Dalhousie University shares its name with a community in New Brunswick, a hill station in India, a beloved series of novels by Alexander McCall Smith. But… a sandwich dressing?
“I was on the road one time and I mentioned Dalhousie to someone, and they said, ‘Is that a kind of mayonnaise?’” says Dal Physics Professor Jeff Dahn (1957-present). “So my goal is to make sure that doesn’t happen; we want to be recognized as a world-class university.”
Dr. Dahn and his acclaimed battery lab are doing more than their fair share in that regard. He’s won some of Canada’s biggest scientific honours, formed partnerships with global industry leaders and developed lithium-ion battery technology used in products around the world today.
After receiving his BSc from Dal in 1978 and a PhD from the University of British Columbia in 1982, he eventually made his return to his undergrad alma mater in 1996 as the 3M/NSERC Industrial Research Chair. From the get-go, Dr. Dahn and the students in his lab focused on inventing materials that would improve lithium-ion batteries and reduce their production costs.
Their work has been so influential that the materials they invented are now used in many types of lithium-ion batteries worldwide, particularly those commonly found in power tools and electric vehicles.

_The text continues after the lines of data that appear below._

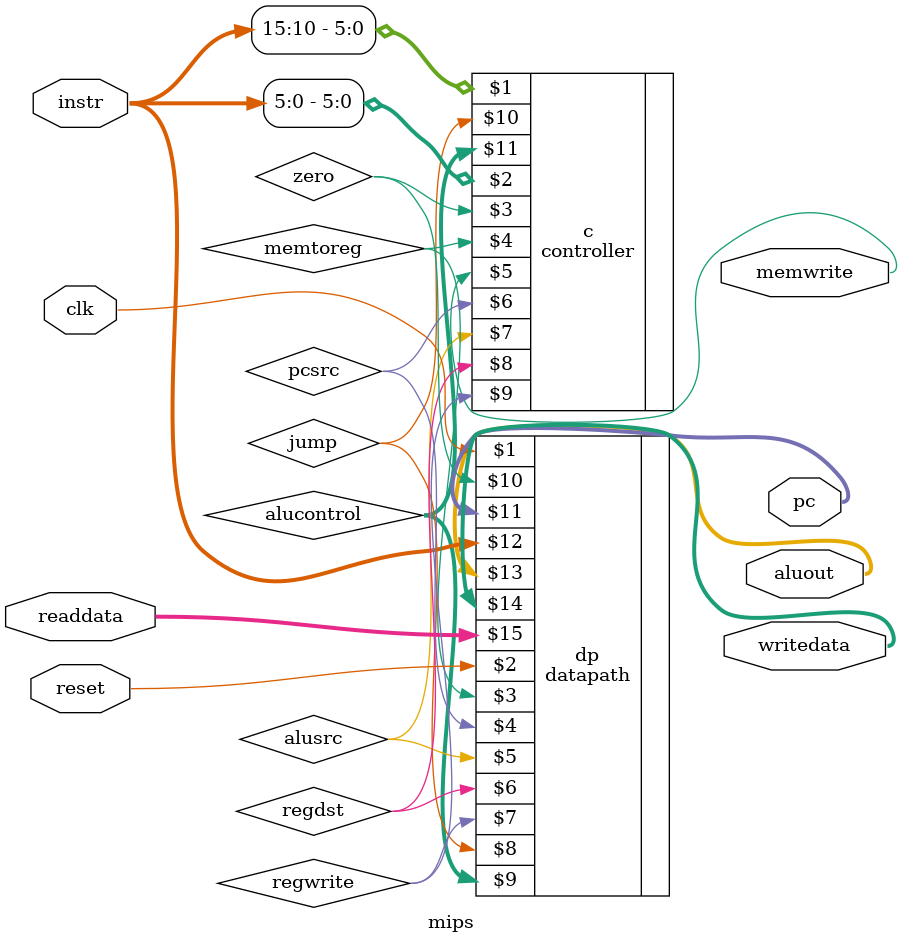
<source format=v>
`include "controller.v"
`include "datapath.v"
module mips(input          clk, reset,
            output  [15:0] pc,
            input   [15:0] instr,
            output         memwrite,
            output  [7:0] aluout, writedata,
            input   [15:0] readdata);

wire      memtoreg, alusrc, regdst, 
              regwrite, jump, pcsrc, zero;
wire [2:0] alucontrol;

controller c(instr[15:10], instr[5:0], zero,
               memtoreg, memwrite, pcsrc,
               alusrc, regdst, regwrite, jump,
               alucontrol);
datapath dp(clk, reset, memtoreg, pcsrc,
              alusrc, regdst, regwrite, jump,
              alucontrol,
              zero, pc, instr,
              aluout, writedata, readdata);

endmodule
</source>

Though he’s not one to boast, it’s clear Dr. Dahn is proud of what he and his team have accomplished. “We do things that no else does,” he says. “We have fearless builders. When we need to do an experiment where the equipment doesn’t exist, we just build it.”
In 2016, Dr. Dahn became the third Dal researcher in four years to win the Herzberg Gold Medal, Canada’s top award in the sciences. A year earlier, he received one of the inaugural Governor General’s Innovation Awards. Those may seem like the sort of accomplishments that mark the culmination of a career — but Dr. Dahn’s work is far from over.
In 2016, Tesla Motors, the electric car and energy storage company founded by Elon Musk, began a five-year partnership with Dr. Dahn that it hopes will lead to longer-lasting batteries and an acceleration of its dream of building cheaper, mass-market electric cars. That dream centres on Tesla’s building of a $5-billion gigafactory in Nevada that will supply the batteries in its cars and virtually double the production of lithium-ion batteries in the world.
“When I heard about the gigafactory, I said, ‘Wow, this is amazing.’” says Dr. Dahn. “I said, ‘You know, if I can be a part of that and help out in any way, I’d like to do that.’”
But some of the greatest help Dr. Dahn has provided through his career is to the dozens of graduate students he’s trained — many of whom have gone on to incredibly successful careers in industry.
“I don’t need a personal legacy,” he says. “What’s most satisfying for me is to just look out there and see all of these people that have come through the lab and just see that they’re all doing well.”